Aware some may disapprove or be puzzled by how the situation works, they have also posted a video saying, “This is a message to all the haters out there. If you don’t like what I do, but watch everything I’m doing, you’re still a fan.”

In 2001, when the girls were just teens, their father Mike revealed that they were already thinking about romance. 

In an interview with Time, he said of their marriage prospects: “They’re good-looking girls. They’re witty. They’ve got everything going for them, except they’re together.”

If they do go on to have children, they will be the first female dicephalic twins to do so.  

There have, however, been male conjoined twins who have gone on to be parents.
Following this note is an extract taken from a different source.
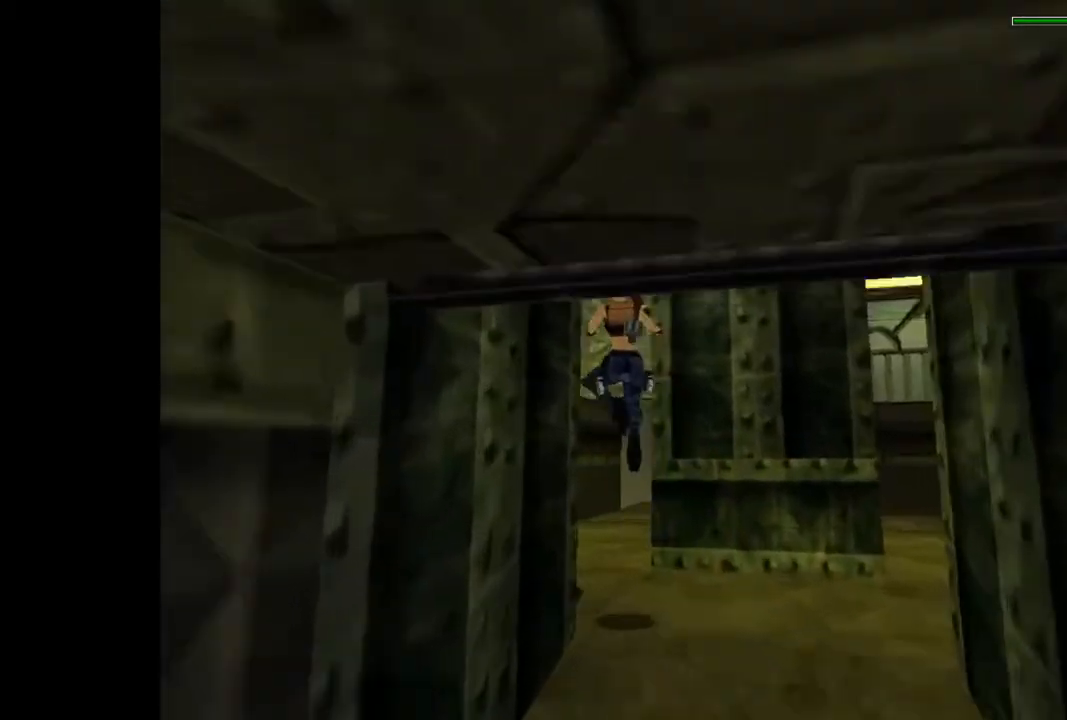
{"buttons": ["DPAD_UP", "DPAD_RIGHT"], "events": [[133, "DPAD_RIGHT", "down"]]}
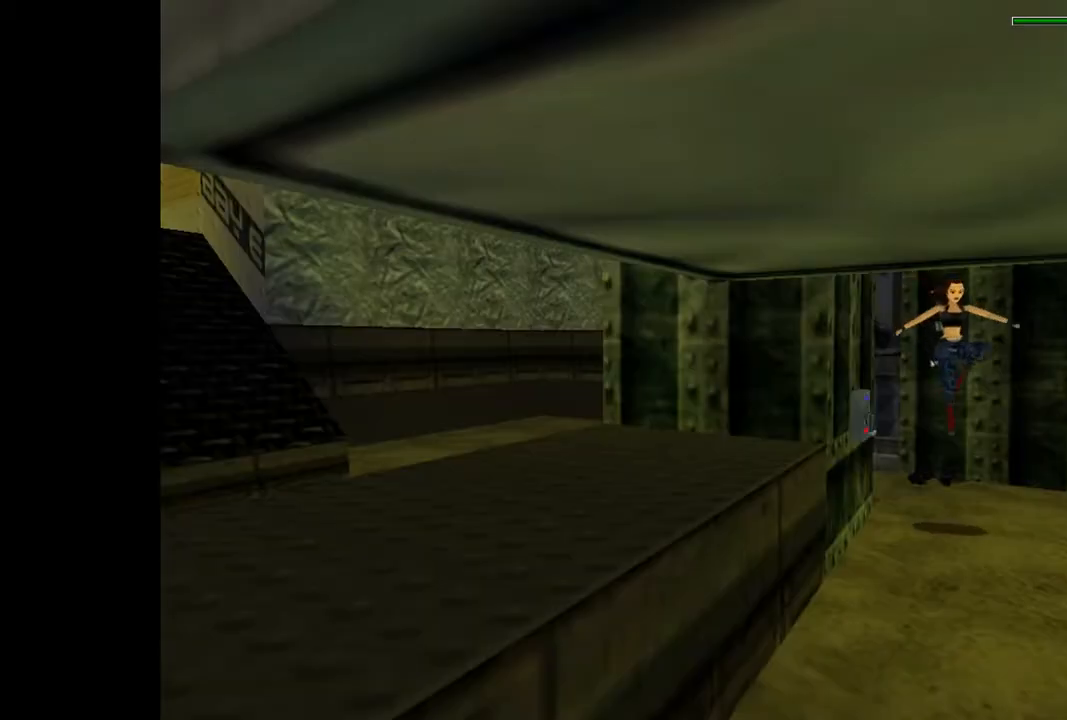
{"buttons": ["DPAD_UP"]}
Born in 1811, Chang and Eng Bunker grew up in the Chinese authority of Siam (now Thailand) – hence the term Siamese twins. They were joined by their skin and shared a liver, and spent their early life being paraded in front of audiences in freak shows. They both went on to marry, with Chang having 10 children and Eng 11. They died aged 63 within hours of each other. 
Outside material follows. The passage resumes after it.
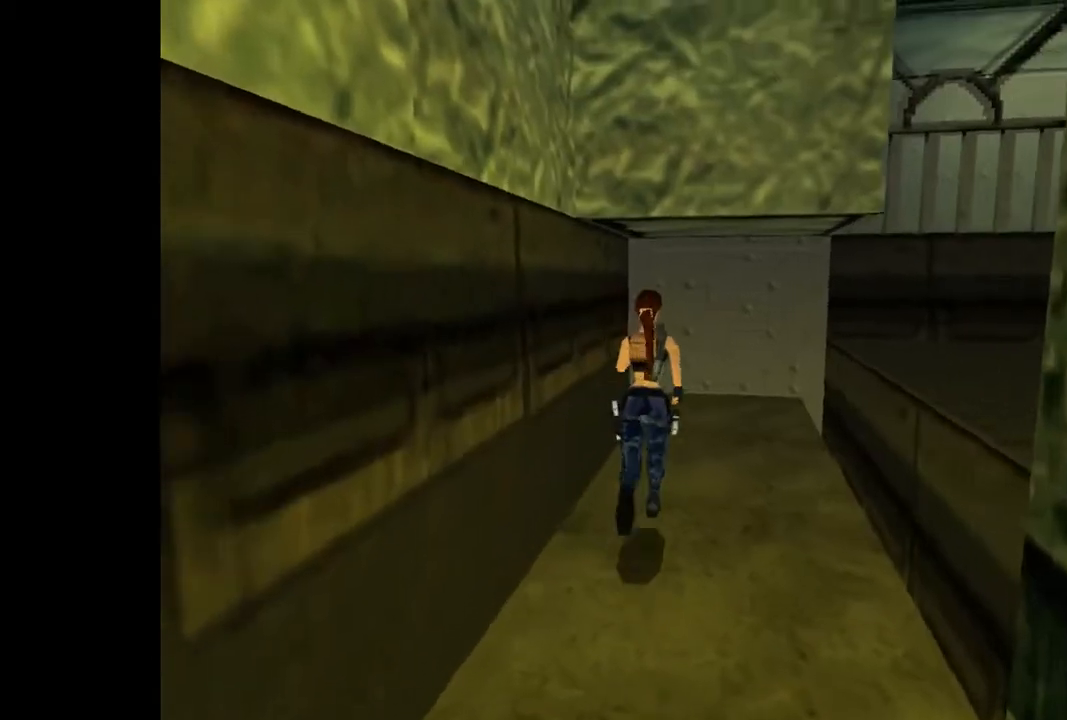
{"buttons": ["DPAD_UP"], "events": [[333, "DPAD_LEFT", "down"], [400, "DPAD_LEFT", "up"]]}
In the UK, despite conjoined twins being rare, at about one in every 500,000 live births, there is another set of conjoined twins, Marieme and Ndeye Ndiaye, now seven, living in Cardiff. Thought to be the only growing conjoined twins in Europe, they moved from Senegal shortly after they were born in 2017.

At the time of their birth, doctors told their father Ibrahima that they would probably die, but they have defied all the odds. Still, they are constantly at risk of infections and heart failure and are regularly seen by London’s Great Ormond Street Hospital.